How to take a cube root in Go?

问题

我正在使用牛顿法在Google Go中编写一个立方根函数。我想使用math/cmplx.Pow()来检查结果,但是我无论如何都搞不明白怎么做。我该怎么做?

英文:

I'm writing a cube root function in Google Go using Newton's method. I want to check the results using math/cmplx.Pow(), but for the life of me, I can't figure out how. How do I do this?

答案1

得分: 16

你尝试过 myCubicRootOfx = Pow(x, 1.0/3) 吗?

编辑:感谢 Jason McCreary 的评论:
我们不能使用 1/3 作为 Pow 的第二个参数,因为这是一个整数除法,所以不能得到期望的 1/3 值。
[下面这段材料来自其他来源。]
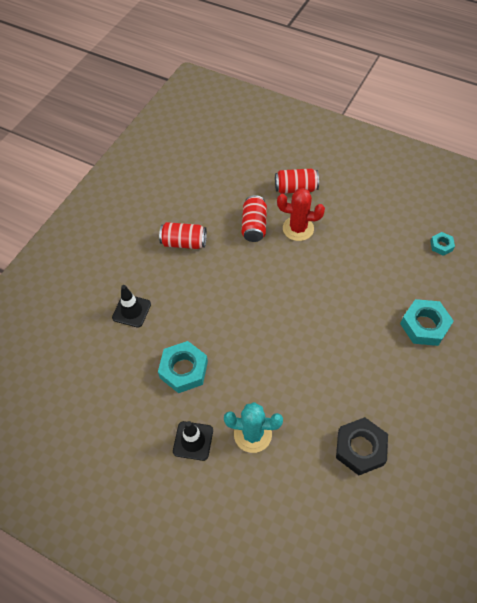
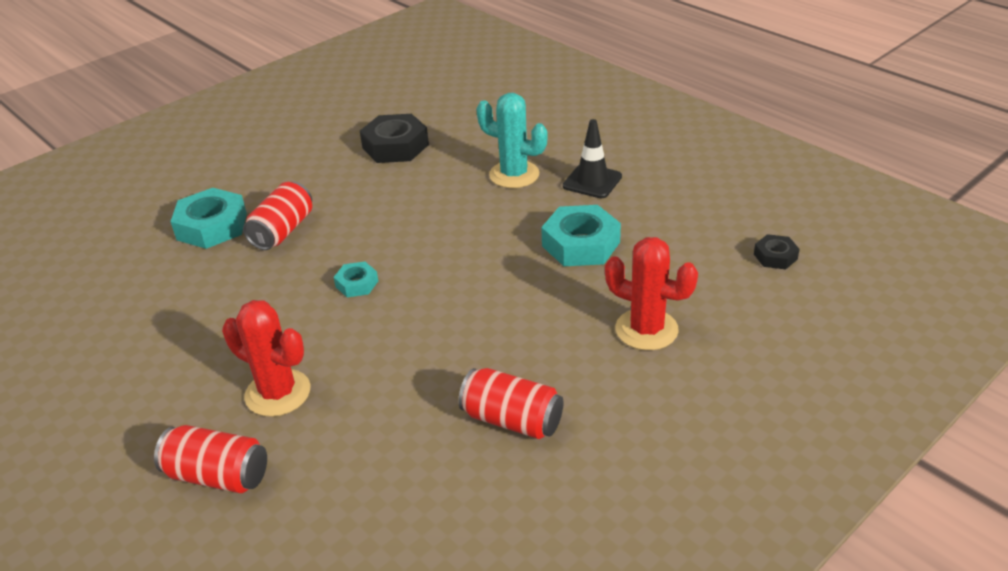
camera: 160 degrees left, 20 degrees down
black traffic cone [112,285,151,328] -> red cactus [605,237,698,350]
red can [242,195,267,242] -> red can moved to [243,182,312,250]
turquoise nut [430,232,455,256] -> turquoise nut moved to [334,261,378,297]
none -> black nut [754,234,800,269]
通过使用 1.0/31/3.0 等,我们可以有效地得到一个带有 0.333333... 值的浮点数。

英文:

Have you tried myCubicRootOfx = Pow(x, 1.0/3) ?

edited: thanks to Jason McCreary comment:<br>
We cannot use 1/3 as the 2nd parameter to Pow as this is a integer division and hence doesn't produce the expected 1/3 value. By using 1.0/3 or 1/3.0 etc. we effectively produce a float with the 0.333333... value.

答案2

得分: 9

我使用牛顿法编写了立方根函数,作为Go Tour Exercise 47的一部分。也许下面的两个函数(Cbrt1Cbrt)会有所帮助。

package main

import (
    "fmt"
    "math/cmplx"
)

// 使用牛顿法的立方根函数,希望在20次迭代内收敛
func Cbrt1(x complex128) complex128 {
    var z complex128 = x
    for i:= 0; i < 20; i++ {
    	z = z - ((z*z*z - x) / (3.0*z*z))
    }
    return z
}

// 使用牛顿法的立方根函数,直到稳定为止
func Cbrt(x complex128) complex128 {
    var z, z0 complex128 = x, x
    for {
	    z = z - ((z*z*z - x) / (3.0*z*z))
        if cmplx.Abs(z - z0) < 1e-10 {
            break
        }
        z0 = z
    }
    return z
}

func main() {
    fmt.Println(Cbrt(2.0) , "should match" , cmplx.Pow(2, 1.0/3.0))
}
英文:

I wrote the cube root function using Newton's method as part of the Go Tour Exercise 47. Perhaps the two functions below (Cbrt1 and Cbrt) are helpful.

package main

import (
    &quot;fmt&quot;
    &quot;math/cmplx&quot;
)

// Newton&#39;s method cube root function that hopes for
//   convergence within 20 iterations
func Cbrt1(x complex128) complex128 {
    var z complex128 = x
    for i:= 0; i &lt; 20; i++ {
    	z = z - ((z*z*z - x) / (3.0*z*z))
    }
    return z
}

// Newton&#39;s method cube root function that runs until stable
func Cbrt(x complex128) complex128 {
    var z, z0 complex128 = x, x
    for {
	    z = z - ((z*z*z - x) / (3.0*z*z))
        if cmplx.Abs(z - z0) &lt; 1e-10 {
            break
        }
        z0 = z
    }
    return z
}

func main() {
    fmt.Println(Cbrt(2.0) , &quot;should match&quot; , cmplx.Pow(2, 1.0/3.0))
}

答案3

得分: 2

由于您正在使用牛顿法,我假设您从一个正实数开始。

所以您不需要复数。

您可以简单地执行以下操作:

package main

import (
    "fmt"
    "math"
)

func main() {
    x := 100.0
    root := math.Pow(x, 1.0/3.0)
    fmt.Println(root)
}
英文:

As you're using Newton's method, I suppose you're starting with a positive real number.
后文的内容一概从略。